> [TASK DETAILS]
Pull every line of the entries that has the word "pitch".

[[ RECORDED INFORMATION, beginning ]]

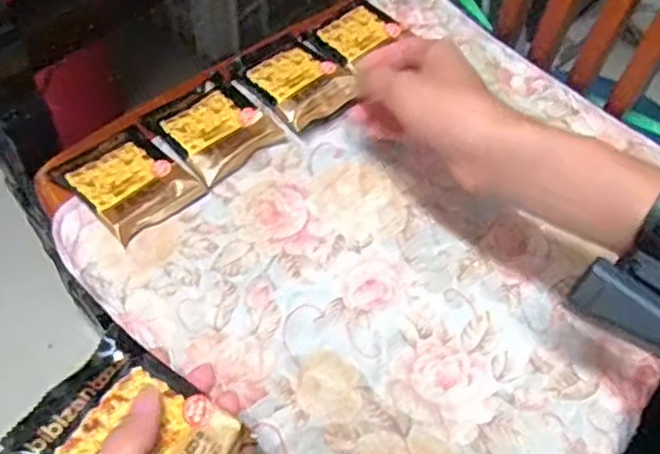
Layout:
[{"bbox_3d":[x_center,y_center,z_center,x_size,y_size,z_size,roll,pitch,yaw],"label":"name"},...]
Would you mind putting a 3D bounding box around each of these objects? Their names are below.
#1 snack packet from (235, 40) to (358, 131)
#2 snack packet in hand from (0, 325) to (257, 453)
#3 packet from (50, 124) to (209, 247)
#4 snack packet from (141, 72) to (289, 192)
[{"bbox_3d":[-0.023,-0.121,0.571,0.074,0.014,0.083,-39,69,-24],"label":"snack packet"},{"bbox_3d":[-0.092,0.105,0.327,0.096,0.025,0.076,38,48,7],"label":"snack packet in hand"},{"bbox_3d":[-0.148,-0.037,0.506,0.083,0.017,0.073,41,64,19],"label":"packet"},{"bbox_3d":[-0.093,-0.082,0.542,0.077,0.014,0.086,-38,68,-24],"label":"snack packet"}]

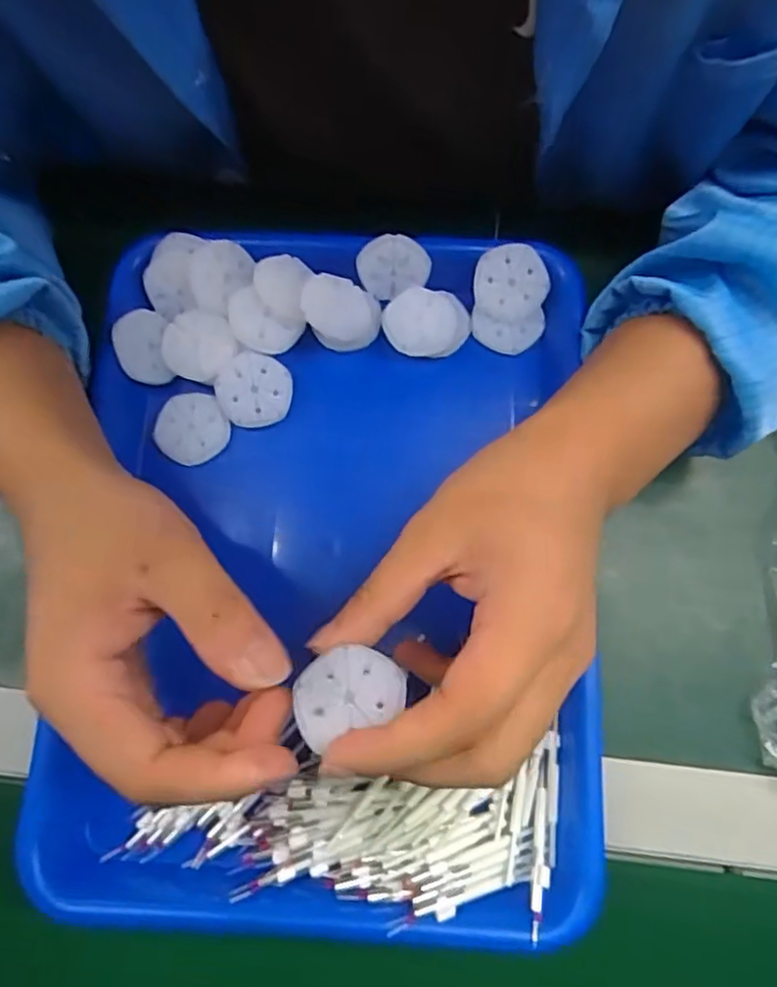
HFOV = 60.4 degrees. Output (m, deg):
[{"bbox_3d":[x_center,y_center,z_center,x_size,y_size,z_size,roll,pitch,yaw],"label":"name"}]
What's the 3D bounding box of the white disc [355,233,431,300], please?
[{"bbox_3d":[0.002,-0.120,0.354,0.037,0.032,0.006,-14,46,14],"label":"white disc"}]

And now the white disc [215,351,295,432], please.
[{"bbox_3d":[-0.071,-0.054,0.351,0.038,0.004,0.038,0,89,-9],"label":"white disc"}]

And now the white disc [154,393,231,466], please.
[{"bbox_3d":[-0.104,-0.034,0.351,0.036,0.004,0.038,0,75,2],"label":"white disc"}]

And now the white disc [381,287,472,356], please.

[[ RECORDED INFORMATION, end ]]

> [RESULT FOR THIS TASK]
[{"bbox_3d":[x_center,y_center,z_center,x_size,y_size,z_size,roll,pitch,yaw],"label":"name"},...]
[{"bbox_3d":[x_center,y_center,z_center,x_size,y_size,z_size,roll,pitch,yaw],"label":"name"}]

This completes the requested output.